Start of Data to examine

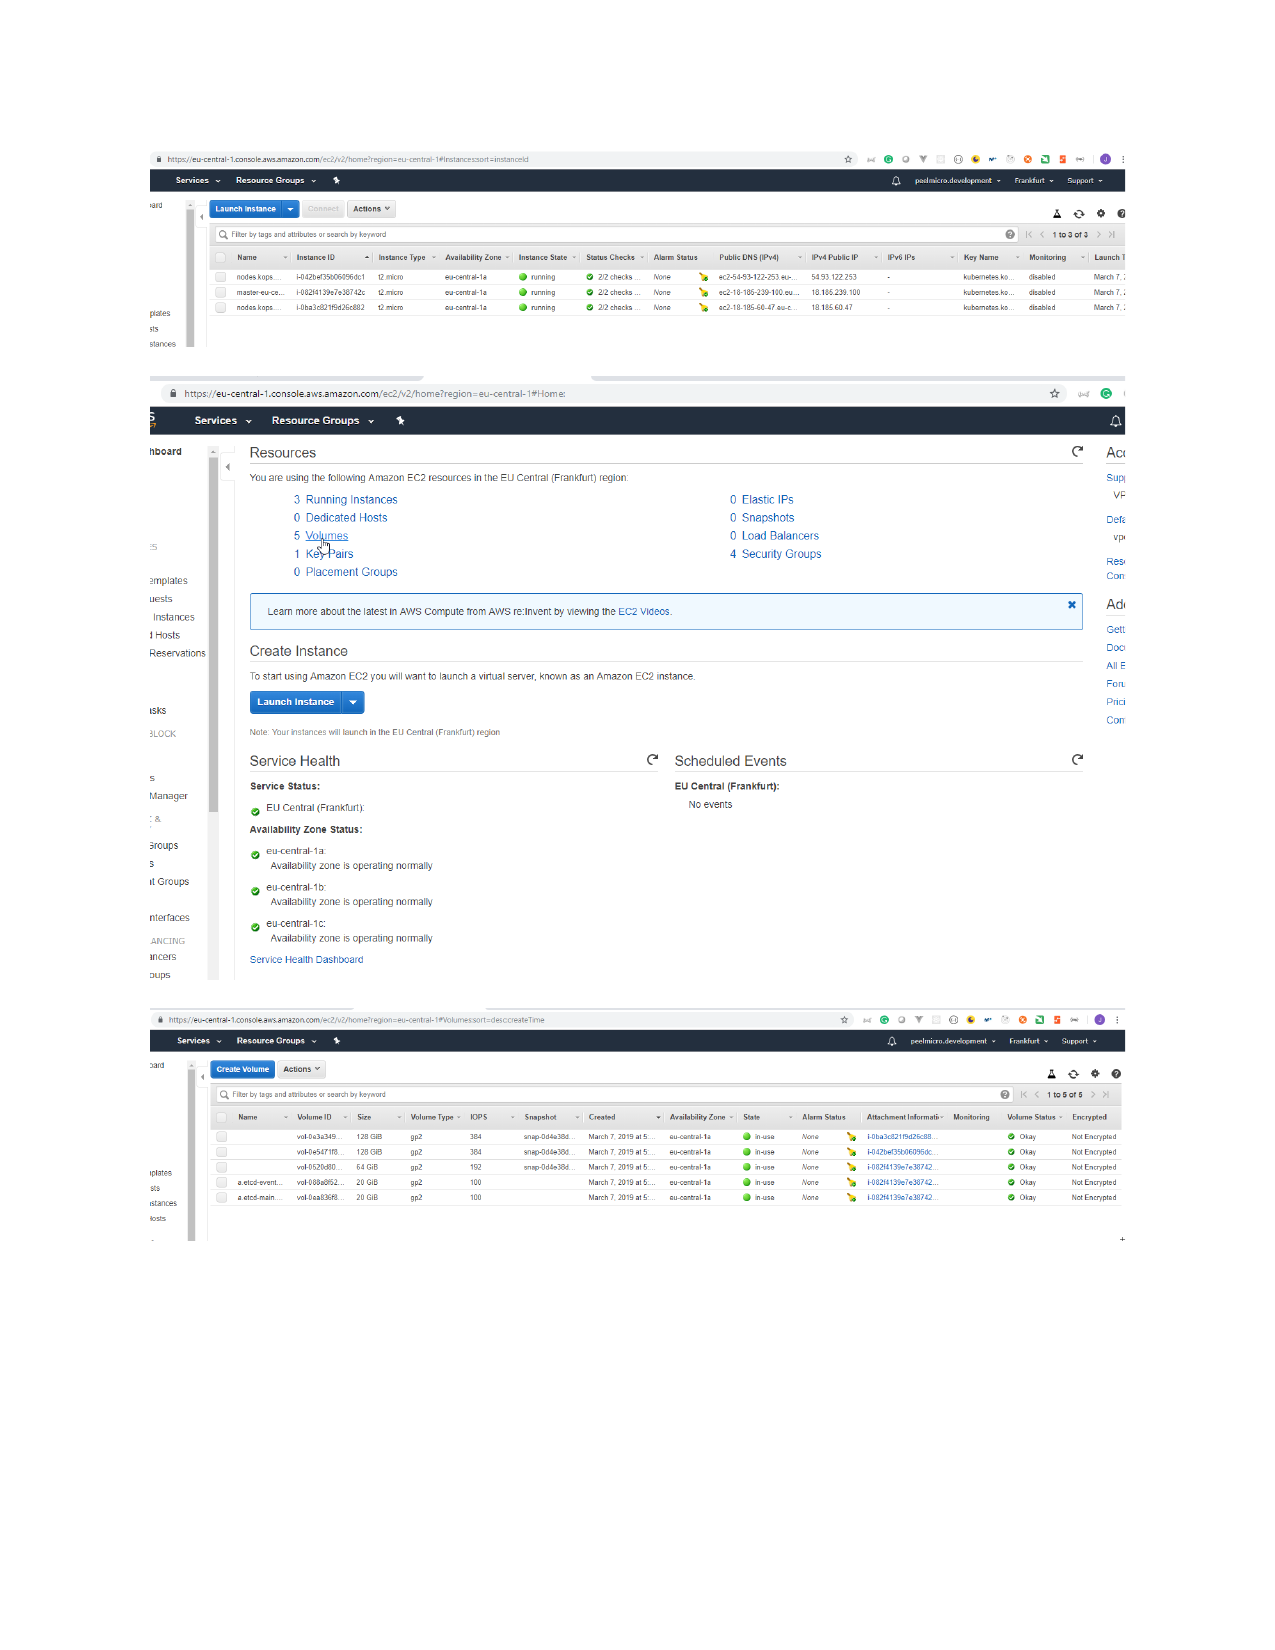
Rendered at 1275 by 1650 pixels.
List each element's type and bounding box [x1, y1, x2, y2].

picture [150, 150, 1125, 347]
picture [150, 1008, 1125, 1241]
picture [150, 376, 1125, 980]
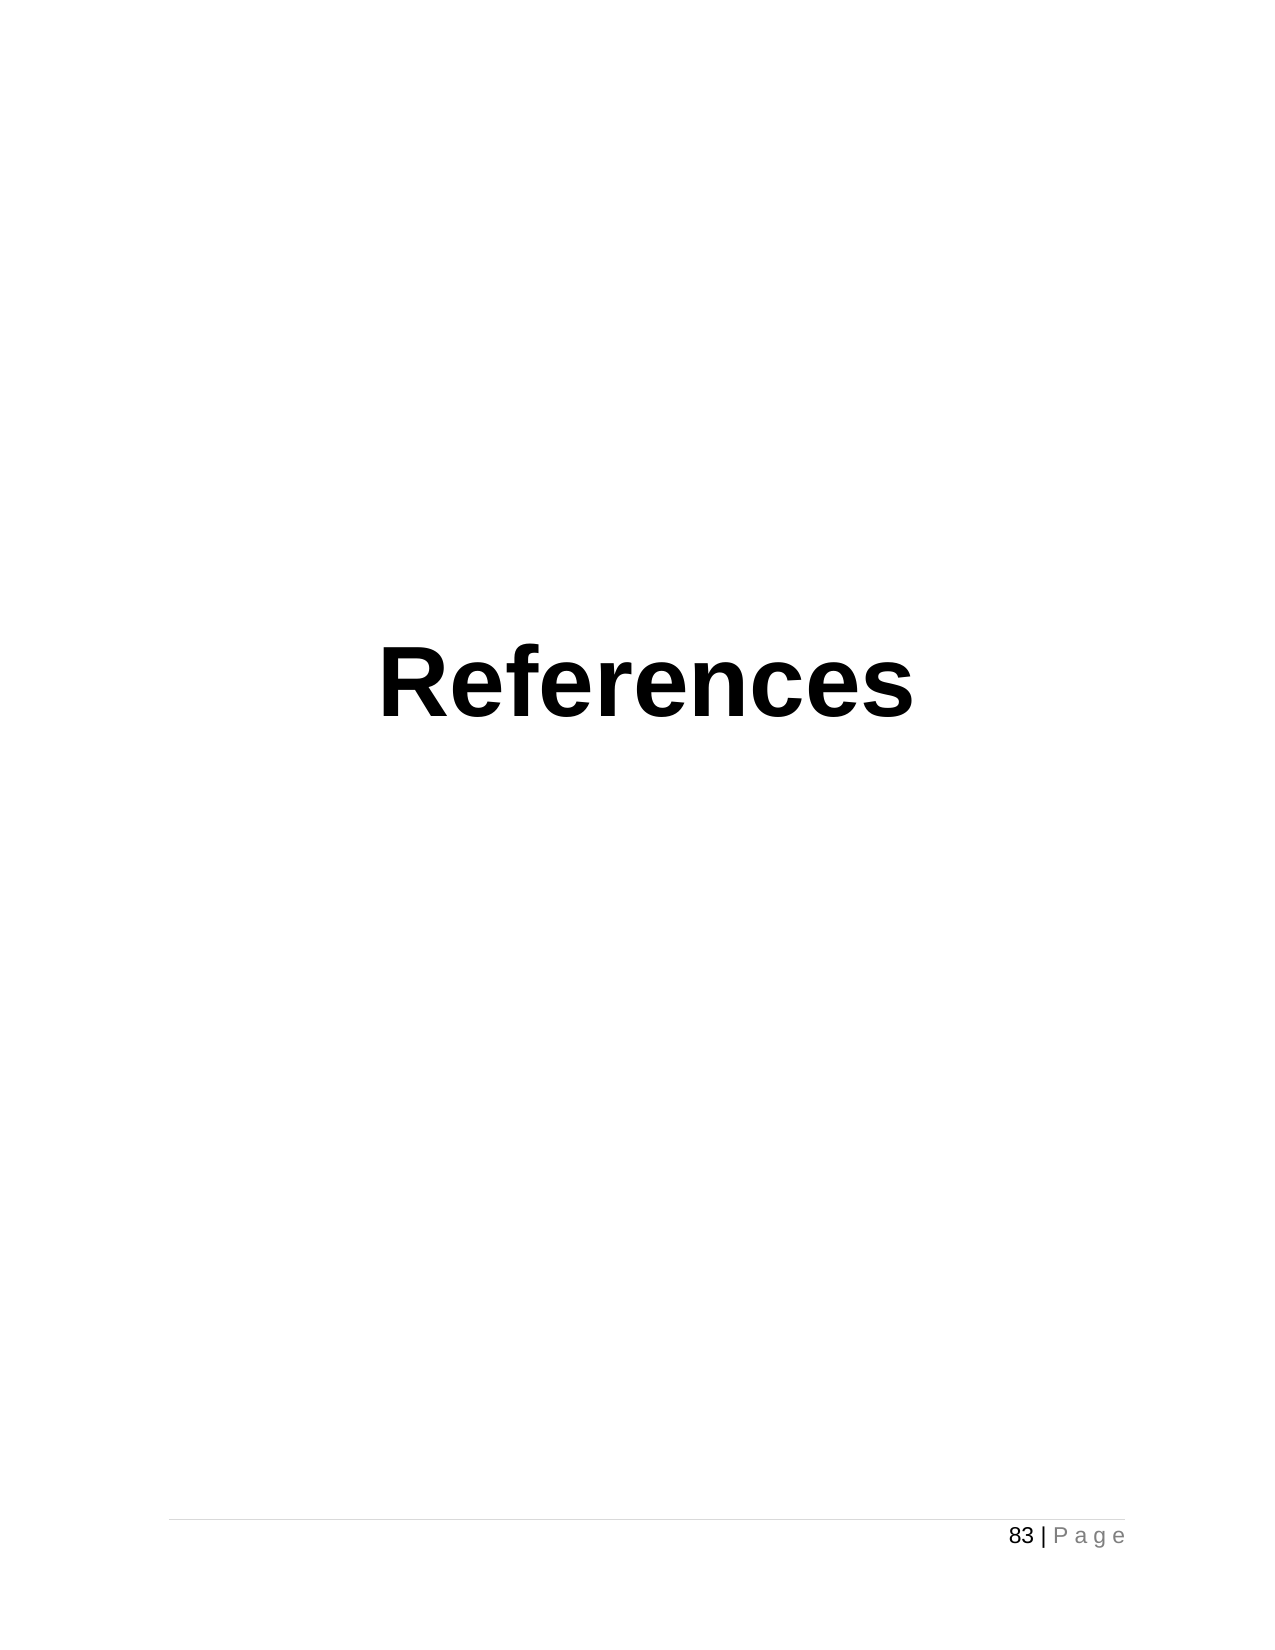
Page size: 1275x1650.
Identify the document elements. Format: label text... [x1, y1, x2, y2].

End of Data to examine

Job:
What is needed is an exact transcription of every entry, minus the pictures.

Solved exercise:
Rendered at 1275 by 1650 pixels.
List each element's type and bounding box [x1, y1, x2, y2].

picture [150, 150, 1125, 347]
picture [150, 1008, 1125, 1241]
picture [150, 376, 1125, 980]
Page size: 1275x1650.
Identify the document elements. Format: label text... [x1, y1, x2, y2].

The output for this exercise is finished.